-------- Excerpted text --------
Posted August 20, 2009
Cure Alzheimer’s Fund’s core research effort continues to be the Alzheimer’s Genome Project™ initiative. Using whole genome association to analyze DNA, the objective is to identify all the genes that affect risk for AD. That project, largely based at Massachusetts General Hospital and Harvard Medical School, continues and is on time for completion by summer of 2008.
Collaborative study of Abeta “oligomers”
Last year, Cure Alzheimer’s Fund supported a unique collaborative effort to understand how Amyloid-beta congregates into “oligomers” of different numbers of Amyloid-beta molecules and which ones make the most difference in contributing to Alzheimer’s pathology. Abeta “oligomers” are now thought, by most researchers, to be a key to the cause of Alzheimer’s disease. The first year’s work was so successful that we have distributed second-year grants for the original members—Drs. Charles Glabe (UC Irvine), Virginia M.-Y. Lee (University of Pennsylvania), Rudy Tanzi and Robert Moir (Mass General/Harvard), Sangram Sisodia (University of Chicago), Paul Greengard (The Rockefeller University) and David Michael Holtzman (Washington University of St. Louis).
In addition, two other distinguished researchers have joined the collaborative to provide different perspectives on this critical issue. We are pleased to have distributed research funding in 2007 to Dr. Sam Gandy at Mount Sinai School of Medicine and
Dr. Tae-Wan Kim of Columbia University Medical Center, both in New York City.
-------- Excerpted records --------
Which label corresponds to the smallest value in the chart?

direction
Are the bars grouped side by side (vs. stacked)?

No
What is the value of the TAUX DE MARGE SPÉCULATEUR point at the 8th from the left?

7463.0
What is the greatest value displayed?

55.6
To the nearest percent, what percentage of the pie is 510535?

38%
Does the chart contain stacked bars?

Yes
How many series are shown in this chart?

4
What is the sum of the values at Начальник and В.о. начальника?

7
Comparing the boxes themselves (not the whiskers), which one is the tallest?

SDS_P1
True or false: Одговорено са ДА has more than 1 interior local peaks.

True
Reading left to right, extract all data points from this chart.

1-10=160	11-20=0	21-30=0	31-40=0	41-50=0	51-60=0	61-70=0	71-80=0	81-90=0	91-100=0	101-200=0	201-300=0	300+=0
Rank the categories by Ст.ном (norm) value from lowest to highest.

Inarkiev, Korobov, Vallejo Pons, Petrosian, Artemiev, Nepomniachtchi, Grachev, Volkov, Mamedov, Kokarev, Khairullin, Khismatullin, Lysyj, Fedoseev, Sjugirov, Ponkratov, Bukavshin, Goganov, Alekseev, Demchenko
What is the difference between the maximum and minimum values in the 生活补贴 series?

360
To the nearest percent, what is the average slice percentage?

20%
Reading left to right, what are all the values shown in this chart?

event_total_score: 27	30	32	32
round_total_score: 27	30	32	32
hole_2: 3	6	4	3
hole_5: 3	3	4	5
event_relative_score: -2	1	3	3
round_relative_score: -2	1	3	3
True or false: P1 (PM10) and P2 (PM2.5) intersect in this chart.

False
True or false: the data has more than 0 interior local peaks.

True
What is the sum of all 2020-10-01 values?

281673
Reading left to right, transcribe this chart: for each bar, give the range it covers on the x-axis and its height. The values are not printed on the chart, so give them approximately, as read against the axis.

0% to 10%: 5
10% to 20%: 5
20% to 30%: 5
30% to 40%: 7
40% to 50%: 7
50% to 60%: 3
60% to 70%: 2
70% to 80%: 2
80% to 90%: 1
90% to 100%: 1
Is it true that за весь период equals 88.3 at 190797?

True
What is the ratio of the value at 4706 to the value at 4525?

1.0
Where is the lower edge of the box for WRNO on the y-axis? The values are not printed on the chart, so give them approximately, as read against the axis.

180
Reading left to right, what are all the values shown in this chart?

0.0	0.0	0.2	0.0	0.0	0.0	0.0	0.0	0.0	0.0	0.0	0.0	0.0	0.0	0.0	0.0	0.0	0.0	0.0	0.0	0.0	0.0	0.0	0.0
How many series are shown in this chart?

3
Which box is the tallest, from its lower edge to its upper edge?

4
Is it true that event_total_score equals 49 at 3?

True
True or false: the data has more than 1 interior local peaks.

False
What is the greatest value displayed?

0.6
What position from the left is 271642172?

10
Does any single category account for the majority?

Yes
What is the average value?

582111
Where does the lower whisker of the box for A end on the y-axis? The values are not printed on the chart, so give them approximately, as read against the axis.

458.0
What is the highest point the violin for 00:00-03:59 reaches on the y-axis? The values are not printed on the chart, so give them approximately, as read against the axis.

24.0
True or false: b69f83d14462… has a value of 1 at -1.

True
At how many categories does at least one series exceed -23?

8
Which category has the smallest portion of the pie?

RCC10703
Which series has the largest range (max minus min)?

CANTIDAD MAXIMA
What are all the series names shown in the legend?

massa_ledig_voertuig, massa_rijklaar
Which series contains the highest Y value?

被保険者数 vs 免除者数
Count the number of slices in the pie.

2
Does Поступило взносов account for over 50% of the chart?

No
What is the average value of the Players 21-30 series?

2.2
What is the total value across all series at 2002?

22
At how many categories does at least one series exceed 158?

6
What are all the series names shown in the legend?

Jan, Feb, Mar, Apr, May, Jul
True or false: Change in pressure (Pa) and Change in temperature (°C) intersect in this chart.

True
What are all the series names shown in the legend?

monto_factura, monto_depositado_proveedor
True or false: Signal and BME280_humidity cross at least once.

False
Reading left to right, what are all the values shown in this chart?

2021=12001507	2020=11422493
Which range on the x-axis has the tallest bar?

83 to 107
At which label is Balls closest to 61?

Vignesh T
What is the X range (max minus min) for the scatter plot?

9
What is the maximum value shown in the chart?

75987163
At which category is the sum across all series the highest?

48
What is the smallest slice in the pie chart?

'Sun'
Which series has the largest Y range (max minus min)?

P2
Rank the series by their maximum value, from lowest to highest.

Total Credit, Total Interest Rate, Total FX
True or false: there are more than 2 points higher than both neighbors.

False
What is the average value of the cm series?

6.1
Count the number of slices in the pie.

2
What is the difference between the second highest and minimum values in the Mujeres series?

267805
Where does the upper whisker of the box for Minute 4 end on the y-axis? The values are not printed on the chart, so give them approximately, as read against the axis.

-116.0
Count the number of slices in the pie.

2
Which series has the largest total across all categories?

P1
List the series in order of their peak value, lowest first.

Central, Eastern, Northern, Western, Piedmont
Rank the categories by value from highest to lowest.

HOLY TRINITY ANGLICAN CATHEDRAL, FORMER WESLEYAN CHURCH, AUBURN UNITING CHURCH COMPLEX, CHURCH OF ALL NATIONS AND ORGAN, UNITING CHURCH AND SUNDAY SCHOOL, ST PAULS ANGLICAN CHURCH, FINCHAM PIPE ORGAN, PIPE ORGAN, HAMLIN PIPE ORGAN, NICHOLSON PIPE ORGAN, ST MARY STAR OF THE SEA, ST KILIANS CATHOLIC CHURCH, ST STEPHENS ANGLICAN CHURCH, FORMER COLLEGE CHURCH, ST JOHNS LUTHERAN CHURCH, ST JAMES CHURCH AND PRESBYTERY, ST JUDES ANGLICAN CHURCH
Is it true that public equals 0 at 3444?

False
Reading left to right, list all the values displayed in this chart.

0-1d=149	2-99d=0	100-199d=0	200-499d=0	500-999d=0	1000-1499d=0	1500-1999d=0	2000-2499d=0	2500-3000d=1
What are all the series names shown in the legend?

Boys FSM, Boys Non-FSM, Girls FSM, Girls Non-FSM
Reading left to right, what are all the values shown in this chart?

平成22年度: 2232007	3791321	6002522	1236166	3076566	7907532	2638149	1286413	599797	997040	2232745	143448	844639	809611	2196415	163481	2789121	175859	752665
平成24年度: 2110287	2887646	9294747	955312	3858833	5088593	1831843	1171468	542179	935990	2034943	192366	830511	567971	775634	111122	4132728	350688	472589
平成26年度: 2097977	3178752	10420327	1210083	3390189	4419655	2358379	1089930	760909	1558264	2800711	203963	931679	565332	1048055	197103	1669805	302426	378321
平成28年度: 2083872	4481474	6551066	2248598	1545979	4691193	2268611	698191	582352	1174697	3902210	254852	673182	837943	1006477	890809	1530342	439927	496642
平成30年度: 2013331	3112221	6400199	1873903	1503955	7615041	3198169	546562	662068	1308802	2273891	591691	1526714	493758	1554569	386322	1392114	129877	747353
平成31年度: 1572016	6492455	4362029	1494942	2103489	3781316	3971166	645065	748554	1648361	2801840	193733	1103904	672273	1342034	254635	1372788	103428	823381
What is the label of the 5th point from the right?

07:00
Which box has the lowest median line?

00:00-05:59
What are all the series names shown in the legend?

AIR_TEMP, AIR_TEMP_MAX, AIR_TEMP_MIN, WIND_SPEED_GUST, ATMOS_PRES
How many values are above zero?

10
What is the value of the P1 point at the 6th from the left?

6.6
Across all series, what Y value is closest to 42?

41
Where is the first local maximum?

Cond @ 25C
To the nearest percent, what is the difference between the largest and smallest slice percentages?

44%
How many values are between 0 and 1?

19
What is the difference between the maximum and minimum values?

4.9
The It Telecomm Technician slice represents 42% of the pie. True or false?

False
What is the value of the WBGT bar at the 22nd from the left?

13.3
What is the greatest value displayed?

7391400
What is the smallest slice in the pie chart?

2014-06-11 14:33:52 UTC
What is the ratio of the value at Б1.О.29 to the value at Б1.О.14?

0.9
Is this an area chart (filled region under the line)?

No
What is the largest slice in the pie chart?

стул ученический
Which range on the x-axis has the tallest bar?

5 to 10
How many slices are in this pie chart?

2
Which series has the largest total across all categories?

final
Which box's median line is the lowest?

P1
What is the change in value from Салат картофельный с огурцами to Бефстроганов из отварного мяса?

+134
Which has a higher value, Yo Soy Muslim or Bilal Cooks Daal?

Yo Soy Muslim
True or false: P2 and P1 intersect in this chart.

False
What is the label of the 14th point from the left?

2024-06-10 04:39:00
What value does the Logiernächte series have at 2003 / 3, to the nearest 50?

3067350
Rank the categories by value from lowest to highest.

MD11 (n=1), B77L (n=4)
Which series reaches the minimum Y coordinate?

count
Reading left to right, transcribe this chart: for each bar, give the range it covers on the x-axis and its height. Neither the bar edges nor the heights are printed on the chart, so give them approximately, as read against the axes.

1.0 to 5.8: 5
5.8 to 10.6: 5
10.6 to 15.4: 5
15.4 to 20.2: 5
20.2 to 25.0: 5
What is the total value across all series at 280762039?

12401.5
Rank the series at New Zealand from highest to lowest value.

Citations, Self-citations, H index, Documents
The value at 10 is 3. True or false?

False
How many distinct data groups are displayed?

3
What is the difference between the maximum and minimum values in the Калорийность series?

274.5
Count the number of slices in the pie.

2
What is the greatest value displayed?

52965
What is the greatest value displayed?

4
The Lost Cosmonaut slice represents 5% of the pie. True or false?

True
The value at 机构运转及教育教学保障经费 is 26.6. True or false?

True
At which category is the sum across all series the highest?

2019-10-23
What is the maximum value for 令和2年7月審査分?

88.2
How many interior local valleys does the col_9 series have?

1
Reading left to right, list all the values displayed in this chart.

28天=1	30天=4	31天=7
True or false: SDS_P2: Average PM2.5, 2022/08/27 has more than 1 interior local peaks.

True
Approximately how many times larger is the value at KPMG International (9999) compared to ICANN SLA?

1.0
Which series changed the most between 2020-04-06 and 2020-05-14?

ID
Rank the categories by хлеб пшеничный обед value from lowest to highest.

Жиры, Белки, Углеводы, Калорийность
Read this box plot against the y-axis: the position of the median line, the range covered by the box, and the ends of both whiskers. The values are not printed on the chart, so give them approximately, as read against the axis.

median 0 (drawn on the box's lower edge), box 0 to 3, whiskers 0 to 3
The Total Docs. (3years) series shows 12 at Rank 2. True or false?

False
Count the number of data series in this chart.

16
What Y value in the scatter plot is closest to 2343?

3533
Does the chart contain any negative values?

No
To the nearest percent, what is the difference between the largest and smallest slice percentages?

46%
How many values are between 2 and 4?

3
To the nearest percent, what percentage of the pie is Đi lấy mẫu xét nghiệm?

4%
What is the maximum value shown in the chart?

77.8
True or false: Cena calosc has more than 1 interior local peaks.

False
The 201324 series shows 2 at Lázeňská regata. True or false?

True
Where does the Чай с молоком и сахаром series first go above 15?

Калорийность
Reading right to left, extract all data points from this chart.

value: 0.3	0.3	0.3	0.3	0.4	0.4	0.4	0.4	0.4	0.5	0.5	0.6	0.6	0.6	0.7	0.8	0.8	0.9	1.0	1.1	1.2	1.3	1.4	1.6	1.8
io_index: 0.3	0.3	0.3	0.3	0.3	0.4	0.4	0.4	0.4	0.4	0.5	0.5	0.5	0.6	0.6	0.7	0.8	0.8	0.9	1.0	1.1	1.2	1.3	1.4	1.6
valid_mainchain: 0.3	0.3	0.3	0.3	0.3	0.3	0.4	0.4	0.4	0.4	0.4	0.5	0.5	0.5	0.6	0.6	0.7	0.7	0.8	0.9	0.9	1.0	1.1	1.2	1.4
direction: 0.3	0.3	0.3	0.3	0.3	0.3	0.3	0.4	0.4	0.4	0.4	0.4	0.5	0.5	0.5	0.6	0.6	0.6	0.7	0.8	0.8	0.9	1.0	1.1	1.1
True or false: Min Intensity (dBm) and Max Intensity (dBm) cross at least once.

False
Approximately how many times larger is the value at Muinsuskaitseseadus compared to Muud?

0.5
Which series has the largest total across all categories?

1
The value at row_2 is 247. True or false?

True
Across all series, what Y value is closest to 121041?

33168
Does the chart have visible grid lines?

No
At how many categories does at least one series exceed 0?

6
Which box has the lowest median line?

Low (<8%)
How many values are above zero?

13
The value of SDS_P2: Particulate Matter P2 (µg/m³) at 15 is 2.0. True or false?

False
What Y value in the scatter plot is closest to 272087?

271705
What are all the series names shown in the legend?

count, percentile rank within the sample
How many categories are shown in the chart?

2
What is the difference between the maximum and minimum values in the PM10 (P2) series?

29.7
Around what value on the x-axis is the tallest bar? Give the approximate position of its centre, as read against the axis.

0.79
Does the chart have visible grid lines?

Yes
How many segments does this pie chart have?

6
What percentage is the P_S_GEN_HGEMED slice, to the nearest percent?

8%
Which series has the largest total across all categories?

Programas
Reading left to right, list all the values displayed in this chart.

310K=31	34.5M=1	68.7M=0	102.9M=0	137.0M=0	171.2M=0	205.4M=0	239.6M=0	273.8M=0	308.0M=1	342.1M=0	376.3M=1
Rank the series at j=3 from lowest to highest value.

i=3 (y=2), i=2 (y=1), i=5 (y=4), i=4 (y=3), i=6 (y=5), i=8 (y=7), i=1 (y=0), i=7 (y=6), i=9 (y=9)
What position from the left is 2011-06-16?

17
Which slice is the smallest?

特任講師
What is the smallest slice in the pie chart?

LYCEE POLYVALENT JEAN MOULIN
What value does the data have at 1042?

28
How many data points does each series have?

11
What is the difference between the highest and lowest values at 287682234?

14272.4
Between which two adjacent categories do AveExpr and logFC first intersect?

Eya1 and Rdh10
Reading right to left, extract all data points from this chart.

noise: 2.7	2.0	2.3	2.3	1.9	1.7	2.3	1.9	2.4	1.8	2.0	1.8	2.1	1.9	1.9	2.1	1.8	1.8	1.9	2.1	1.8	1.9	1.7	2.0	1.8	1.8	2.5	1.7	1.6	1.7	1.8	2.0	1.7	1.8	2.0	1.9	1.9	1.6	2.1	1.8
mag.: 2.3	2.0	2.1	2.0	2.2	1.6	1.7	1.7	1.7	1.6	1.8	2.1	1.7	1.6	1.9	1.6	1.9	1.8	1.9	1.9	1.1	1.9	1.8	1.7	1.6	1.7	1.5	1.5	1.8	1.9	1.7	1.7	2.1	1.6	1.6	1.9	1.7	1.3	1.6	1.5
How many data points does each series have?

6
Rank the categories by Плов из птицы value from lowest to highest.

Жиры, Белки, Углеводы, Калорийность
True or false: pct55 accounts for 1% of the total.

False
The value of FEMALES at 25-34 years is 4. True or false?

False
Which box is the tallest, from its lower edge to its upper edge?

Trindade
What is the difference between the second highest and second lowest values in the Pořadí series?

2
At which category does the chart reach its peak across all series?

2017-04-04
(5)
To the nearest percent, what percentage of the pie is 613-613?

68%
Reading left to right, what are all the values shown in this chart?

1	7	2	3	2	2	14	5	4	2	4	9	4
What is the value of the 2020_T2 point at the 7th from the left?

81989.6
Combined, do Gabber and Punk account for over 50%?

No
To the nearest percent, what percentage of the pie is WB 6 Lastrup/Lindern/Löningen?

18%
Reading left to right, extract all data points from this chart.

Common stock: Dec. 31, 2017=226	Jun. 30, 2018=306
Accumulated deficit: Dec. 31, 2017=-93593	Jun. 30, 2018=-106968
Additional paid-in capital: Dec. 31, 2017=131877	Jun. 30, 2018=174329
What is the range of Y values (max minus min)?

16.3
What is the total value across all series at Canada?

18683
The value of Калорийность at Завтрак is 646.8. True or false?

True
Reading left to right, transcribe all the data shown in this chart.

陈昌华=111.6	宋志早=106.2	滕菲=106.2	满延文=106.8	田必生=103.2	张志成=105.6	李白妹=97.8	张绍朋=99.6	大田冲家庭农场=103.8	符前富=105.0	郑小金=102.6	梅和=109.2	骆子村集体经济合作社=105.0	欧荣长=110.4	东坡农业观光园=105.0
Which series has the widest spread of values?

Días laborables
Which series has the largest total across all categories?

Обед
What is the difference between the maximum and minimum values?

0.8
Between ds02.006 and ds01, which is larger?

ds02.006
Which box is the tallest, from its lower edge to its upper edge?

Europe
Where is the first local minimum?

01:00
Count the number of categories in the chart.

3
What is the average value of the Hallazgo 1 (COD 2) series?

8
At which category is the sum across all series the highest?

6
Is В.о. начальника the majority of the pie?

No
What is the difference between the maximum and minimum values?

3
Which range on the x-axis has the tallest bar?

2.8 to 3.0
--------
** Task details **
Proceed with the Cure Alzheimer's Fund research update, picking up right after its last sentence. These records have no connection to the Cure Alzheimer's Fund research update.

** Exercise result **
Reflecting this important focus, another oligomer-oriented project was funded by a foundation through Cure Alzheimer’s Fund in a separate collaboration by Drs. Greengard and Tanzi.
New research effort
The third new research effort funded in 2007 is a first in the Alzheimer’s field, and represents a strong collaboration between an anonymous foundation and Cure Alzheimer’s Fund to provide the tools and intellectual capital to benefit all AD researchers. This project, led by Dr. David Michael Holtzman at Washington University of St. Louis, involves developing a facility to measure the concentration of Amyloid-beta in real time in the brain of living, behaving mouse models that develop features of AD. The facility enables screening for drugs that lower Amyloid-beta directly in the brain in relatively high throughput.